San Diego was second in the nation when it came to people looking for places to rent as 2021 came to a close, according to Yardi Matrix, a national apartment listing agency.
Only Eugene, Oregon, was more competitive than San Diego, according to Yardi.
“Despite the rising cost of living and housing, high taxes and the risk of natural disasters, San Diego is still a preferred alternative to other expensive West Coast metros, especially now that hybrid work is on the rise,” said Doug Ressler, Yardi Matrix business intelligence manager.
“Plus, as a typically strong job hub, San Diego is already on track to recovery thanks to funding coming through and federal emergency programs,” Ressler said.
The COVID-19 pandemic had less of an impact on the apartment market in San Diego than in other coastal cities, according to Ressler.
Vacancies were almost non-existent, with an occupancy rate running at 97.6% for stabilized apartment complexes.
Trouble is, the construction of new apartment projects has fallen far behind demand, fueling intense competition for apartments that are available.

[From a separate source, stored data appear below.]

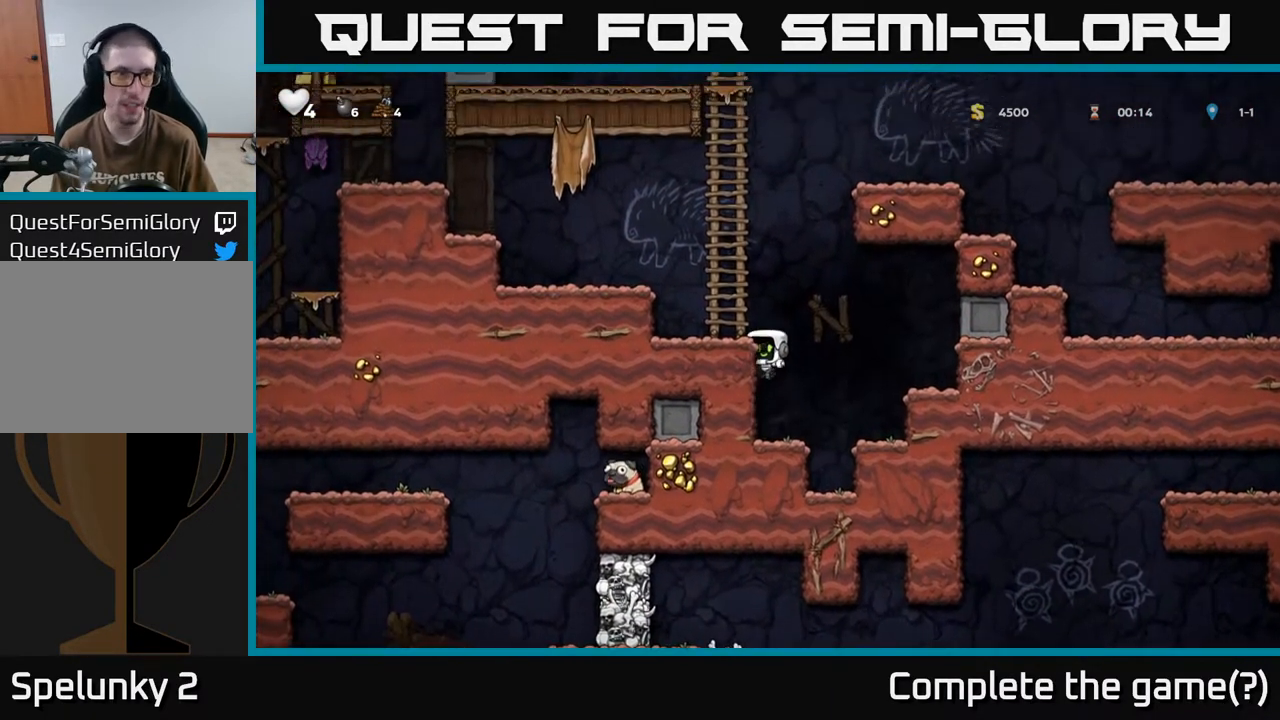
{"buttons": ["A", "DPAD_LEFT"], "left_stick": "center", "right_stick": "center", "events": [[67, "A", "down"], [183, "A", "up"], [467, "A", "down"]]}
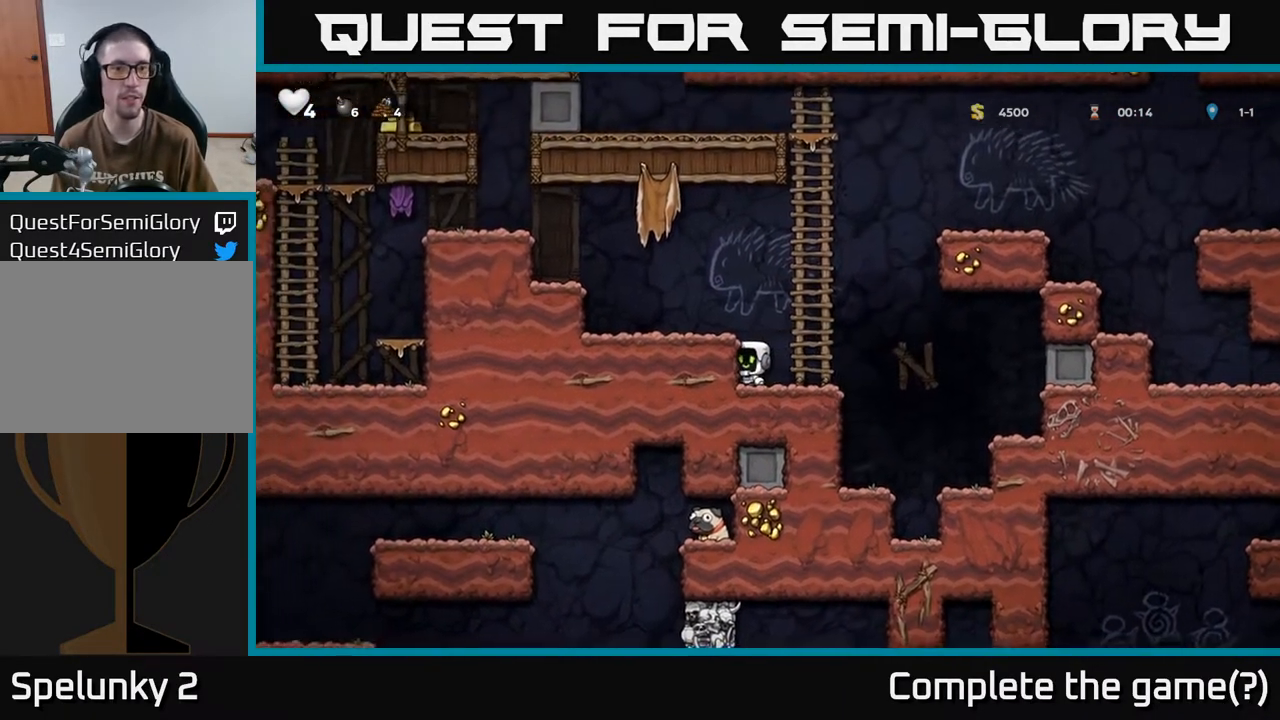
{"buttons": ["A", "DPAD_LEFT"], "left_stick": "center", "right_stick": "center", "events": [[100, "A", "up"], [383, "A", "down"]]}
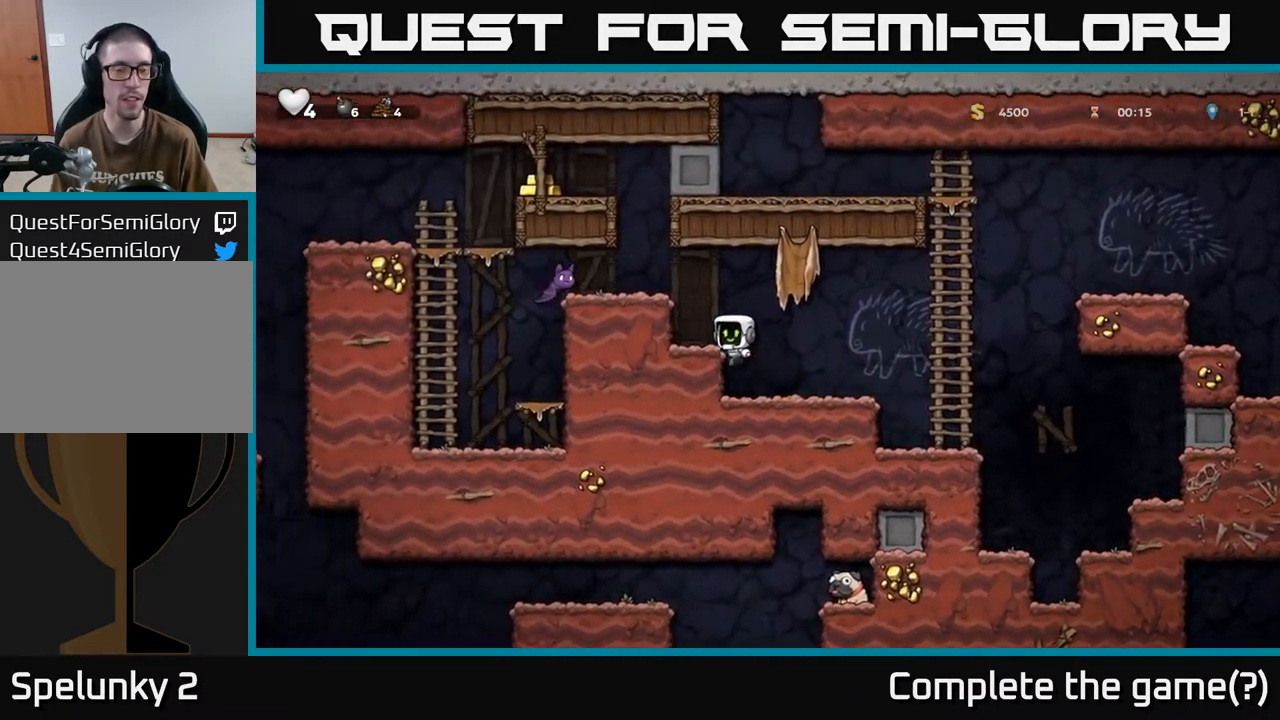
{"buttons": [], "left_stick": "center", "right_stick": "center", "events": [[17, "A", "up"], [183, "DPAD_LEFT", "up"], [283, "A", "down"], [317, "X", "down"], [383, "A", "up"], [400, "X", "up"]]}
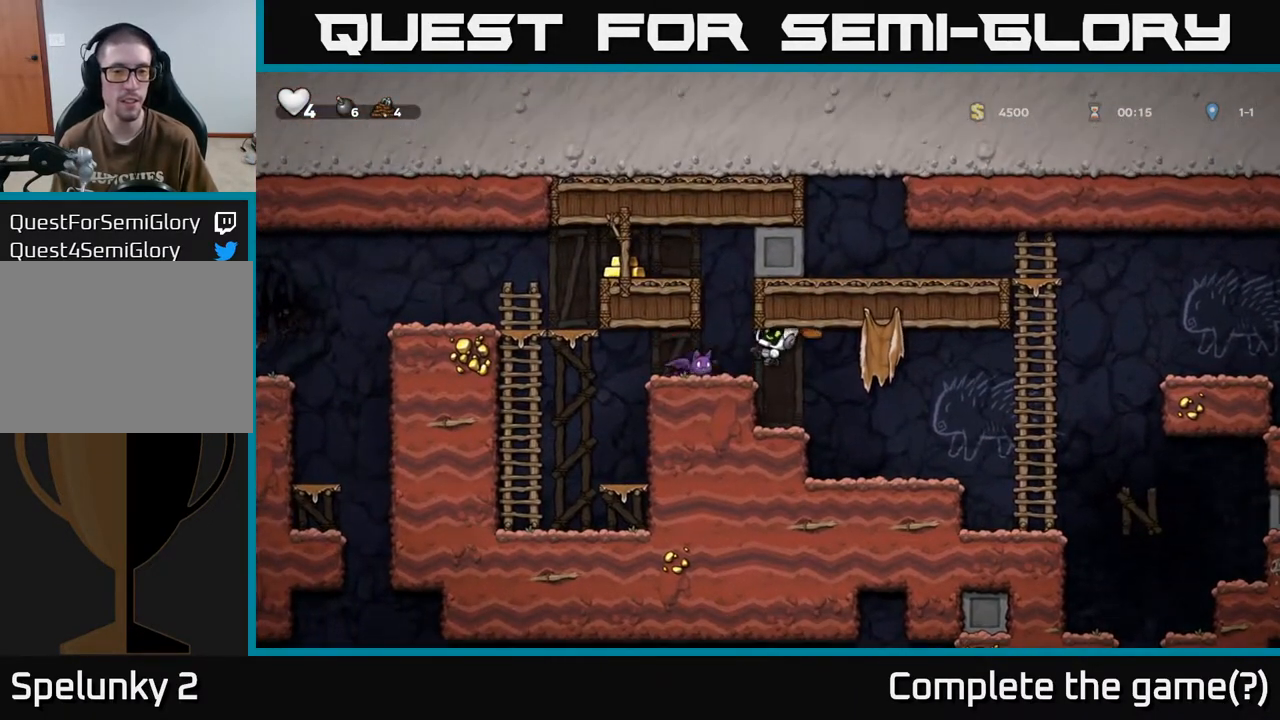
{"buttons": [], "left_stick": "center", "right_stick": "center", "events": [[317, "A", "down"], [433, "DPAD_LEFT", "down"], [450, "A", "up"], [500, "DPAD_LEFT", "up"]]}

“This year (2021), it took 26 days for an apartment to be filled, with 29 people competing for a rental in America’s Finest City, twice as many as the national benchmark,” Ressler said. “There’s not enough to meet the demand but nevertheless it is a surge from what it was in 2020.”
Going into 2022, Ressler predicted that there would be a resurgence of apartment construction in San Diego.
Although final figures for 2021 aren’t in yet, Yardi was projecting that 3,381 new apartments were added to the overall inventory in 2021, with 3,156 expected to be added in 2022, 3,396 in 2023, 3,635 in 2024, and 4,403 in 2025.
Rental Rates Continue to Rise
In a rental market so tight, rents were on the rise.
“Rent growth was substantial across the map, with some of the most sought-after submarkets posting double-digit increases on a year-over-year basis, including Del Mar, Coronado and University (City),” Ressler said.
University City had the strongest rent growth, with Yardi reporting that monthly rents jumped nearly 26% and the median rent at $2,898 and 97% of apartments occupied.
At the other end, Fallbrook had the lowest rent growth of nearly 4.6%, a median monthly rent of $1,461, and an occupancy rate of 99%, according to Yardi.
New apartment construction should soften but not stop rent growth, Ressler said.
“You’ve also got some other factors – the cost of material, the availability of labor, and the supply chain is trying to adjust to the next normal,” Ressler said. “That will play out but what we’re hearing is that the supply chain won’t stabilize until the 2024 time frame. And then you’ve got the ugly thing of inflation and things like that and the cost of money and what that’s going to do.”
Citing a University of California study, Yardi reported that “contrary to popular belief that California has seen a veritable pandemic-induced ‘exodus,’ recent research revealed that residents haven’t really been fleeing the Golden State. Instead, they moved within the state, seeking better quality of life and less expensive housing.”
In listing the top 50 rental markets in the U.S., four were in California on what Yardi called its “red hot” list, including San Diego.